Toda vez que ela aparecia na minha janela, eu me sentia como a pior pessoa de todos os tempos. Aqueles dez segundos em que ela passava pela minha janela eram os únicos momentos do dia em que eu tinha desejos suicidas. E mesmo que eu não olhasse para a janela enquanto ela estava passando, só de imaginar que ela estava do lado de fora, minha razão desmoronava.
Era uma perfeição malvada, aquela que ela tinha, que se espalhava por todos os lados, e me fazia querer correr até ela e roubar qualquer tipo de, de... Eu ainda não descobri o que ela tinha e que eu queria. Mas uma coisa eu lhe asseguro, eu não queria me matar por inveja.

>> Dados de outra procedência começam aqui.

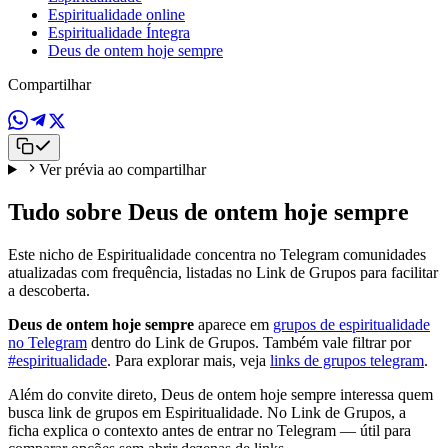
Espiritualidade online
Espiritualidade Íntegra
Deus de ontem hoje sempre
Compartilhar
Ver prévia ao compartilhar
Tudo sobre Deus de ontem hoje sempre
Este nicho de Espiritualidade concentra no Telegram comunidades
atualizadas com frequência, listadas no Link de Grupos para facilitar
a descoberta.
Deus de ontem hoje sempre
aparece em
grupos de espiritualidade
no Telegram
dentro do Link de Grupos. Também vale filtrar por
#espiritualidade
. Para explorar mais, veja
links de grupos telegram
.
Além do convite direto, Deus de ontem hoje sempre interessa quem
busca link de grupos em Espiritualidade. No Link de Grupos, a
ficha explica o contexto antes de entrar no Telegram — útil para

Eu não tinha inveja do seu jardim que sempre parecia estar mais bonito, enquanto o meu apodrecia lentamente. Ou por causa do seu cabelo laranja que estava sempre tão perfeitamente arrumado em uma trança única que não se mexia enquanto ela andava. Ou por causa do seu cachorro que obedecia ao seu sussurro, ou por causa das suas roupas sempre perfeitamente engomadas, ou por causa do seu olhar que mostrava frieza e calor ao mesmo tempo, sem nenhum esforço.
Por mais descontrolada ela me fazia sentir, nada disso era o problema real.
Não.
A garota de cabelos laranja me trouxe um novo mundo, onde tudo que eu acreditava ser possível não existia. Ela literalmente acabou com o meu mundo, e toda vez que passava pela minha janela, me fazia lembrar de como eu era boba em realmente acreditar que vacas podem voar, e que tudo que elas precisam fazer para isso é pensar positivo.
Toda vez que a garota dos cabelos laranja passava pela minha janela com o seu cachorro babão, eu sentia como minha canção favorita fosse sobre um sanduíche.

No fim do outro começo

Tudo que termina é temido.
Não há exceções. O fim é doloroso, perigoso. Traz a insegurança do novo começo, do novo caminho e das novas maneiras de pensar. O fim é aquilo que acaba com todas a esperanças de consertar todos os erros do caminho já percorrido. Mas o começo - ou melhor, recomeço - é o fracasso.
Todo fim que chega traz a crua verdade sobre a incapacidade humana em acertar de primeira. E no fundo, no fundo, é isso que mais dói. A verdade clara, na nossa frente, sem vergonha de se mostrar. A verdade que traz vergonha. A vergonha que traz medo.
Mas depois de todos os finais dolorosos e incompreensíveis, há sempre um começo e um meio, que podem significar a segunda chance, o perdão pelo primeiro erro.
Mas as correções nunca são feitas.
Não.
E então quando o fim do novo começo chega, o fracasso se duplica, o medo nos persegue, e a vida, bom a vida nos assusta, já que com começos ou finais, ela está sempre a mesma - inabalável - rosa escarlate.
Então, aqui em um outro fim de um novo começo, já sabendo que a próxima sensação de fracasso se aproxima, a única coisa que posso fazer, é sentar e chorar.